Ma su questo fronte non riteniamo chiusa la partita e valuteremo le possibilità che potrebbero aprirsi all’interno delle norme attuative della delega in materia fiscale.
Altri temi che il SALFi considera di primaria importanza, e che ci vedranno fortemente impegnati nelle prossime settimane, sono legati alle riforma del sistema convenzionale, più volte da noi sollecitata.

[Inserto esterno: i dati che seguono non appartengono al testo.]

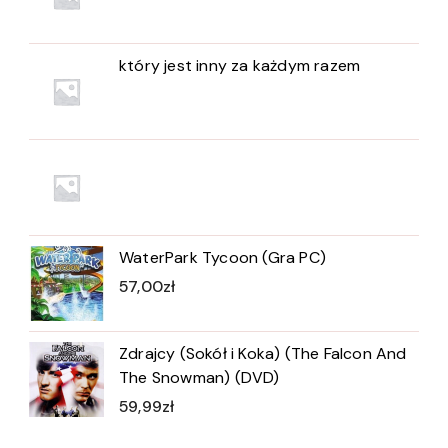
który jest inny za każdym razem
WaterPark Tycoon (Gra PC)
57,00
zł
Zdrajcy (Sokół i Koka) (The Falcon And
The Snowman) (DVD)
59,99
zł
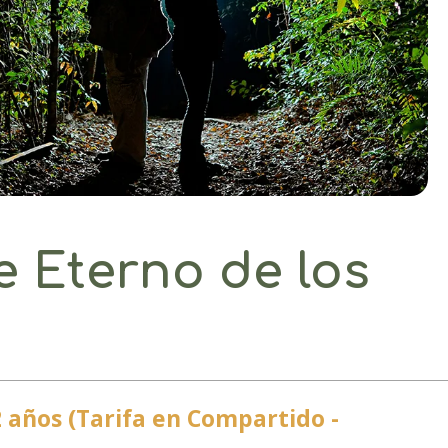
 Eterno de los
2 años (Tarifa en Compartido -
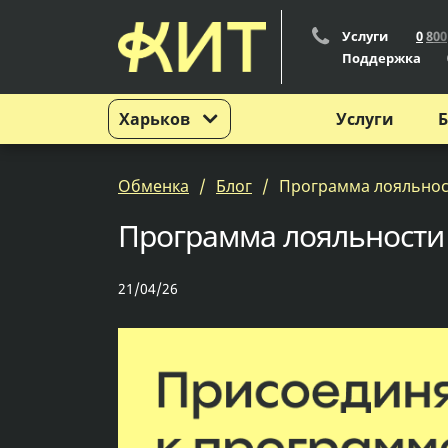
Услуги
0
8
0
0
Поддержка
Харьков
Услуги
Б
Обменка
Блог
Программа лояльнос
Программа лояльности
21/04/26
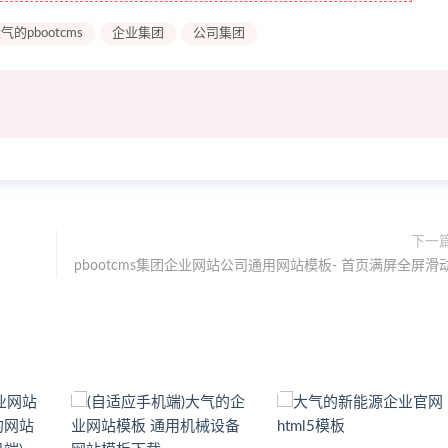
气的pbootcms
企业集团
公司集团
下一
pbootcms集团企业网站公司通用网站模板- 首页满屏全屏滑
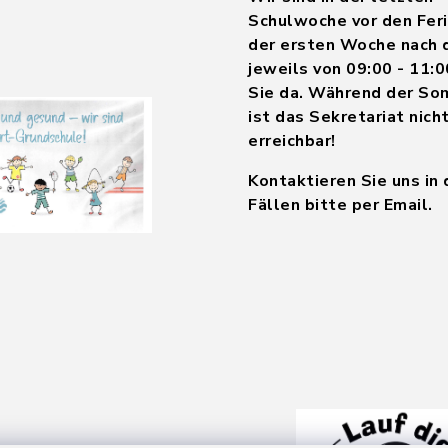
Schulwoche vor den Feri
der ersten Woche nach 
jeweils von 09:00 - 11:0
Sie da. Während der So
ist das Sekretariat nich
erreichbar!
Kontaktieren Sie uns in
Fällen bitte per Email.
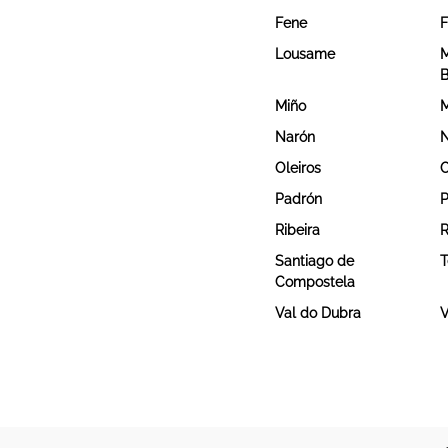
Fene
F
Lousame
M
B
Miño
M
Narón
Oleiros
O
Padrón
P
Ribeira
R
Santiago de
T
Compostela
Val do Dubra
V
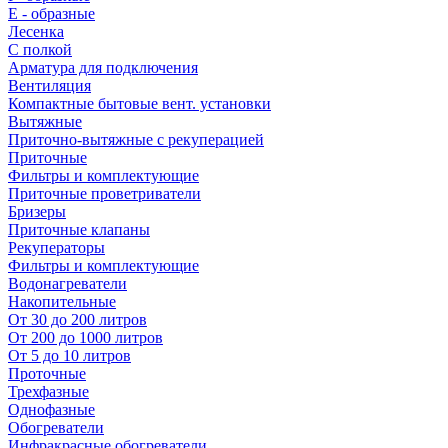
E - образные
Лесенка
С полкой
Арматура для подключения
Вентиляция
Компактные бытовые вент. установки
Вытяжные
Приточно-вытяжные с рекуперацией
Приточные
Фильтры и комплектующие
Приточные проветриватели
Бризеры
Приточные клапаны
Рекуператоры
Фильтры и комплектующие
Водонагреватели
Накопительные
От 30 до 200 литров
От 200 до 1000 литров
От 5 до 10 литров
Проточные
Трехфазные
Однофазные
Обогреватели
Инфракрасные обогреватели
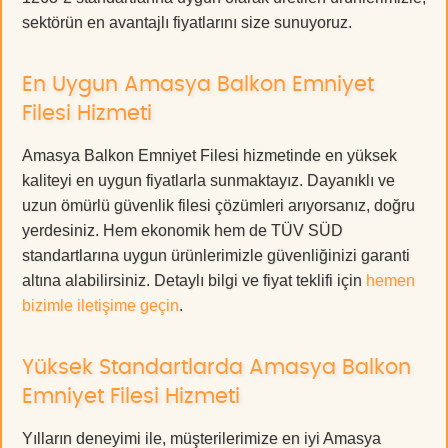
sektörün en avantajlı fiyatlarını size sunuyoruz.
En Uygun Amasya Balkon Emniyet
Filesi Hizmeti
Amasya Balkon Emniyet Filesi hizmetinde en yüksek
kaliteyi en uygun fiyatlarla sunmaktayız. Dayanıklı ve
uzun ömürlü güvenlik filesi çözümleri arıyorsanız, doğru
yerdesiniz. Hem ekonomik hem de TÜV SÜD
standartlarına uygun ürünlerimizle güvenliğinizi garanti
altına alabilirsiniz. Detaylı bilgi ve fiyat teklifi için
hemen
bizimle iletişime geçin
.
Yüksek Standartlarda Amasya Balkon
Emniyet Filesi Hizmeti
Yılların deneyimi ile, müşterilerimize en iyi Amasya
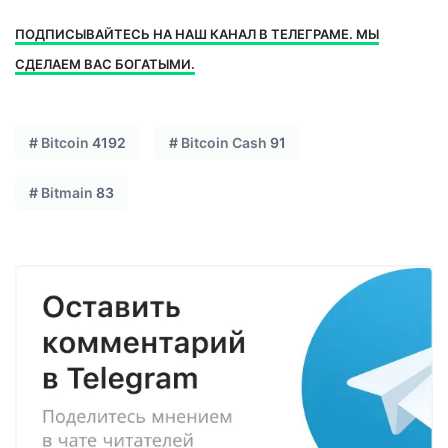
ПОДПИСЫВАЙТЕСЬ НА НАШ КАНАЛ В ТЕЛЕГРАМЕ. МЫ
СДЕЛАЕМ ВАС БОГАТЫМИ.
#
Bitcoin
4192
#
Bitcoin Cash
91
#
Bitmain
83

Ci si riferisce, in particolare, alle ricadute di carattere economico legate a detta riforma e cioè  al superamento del dato storico della quota incentivante, alle rigidità ed ai ritardi  del vigente meccanismo che regola il  salario accessorio.
Non può sottacersi, infatti, che il personale impiegato presso una organizzazione amministrativa ad alta operatività di “line” non può più tollerare retribuzioni accessorie, legate appunto alla produttività collettiva o individuale, che “premiano” la prestazione in misura, talvolta inadeguata, ed a distanza di anni.
Tali temi, unitamente alle questioni legate alla riforma del sistema indennitario, delle turnazioni  e alle ricadute del sistema di valutazione del personale, dovranno essere argomento di confronto, terreno di proposte e soprattutto di soluzioni condivise con gli altri attori in campo. Sicuramente – ha concluso Fici – noi mireremo al massimo della condivisione, ma l’urgenza di dare risposte a molti fra i temi   proposti  non consente “riflessioni” ad oltranza”.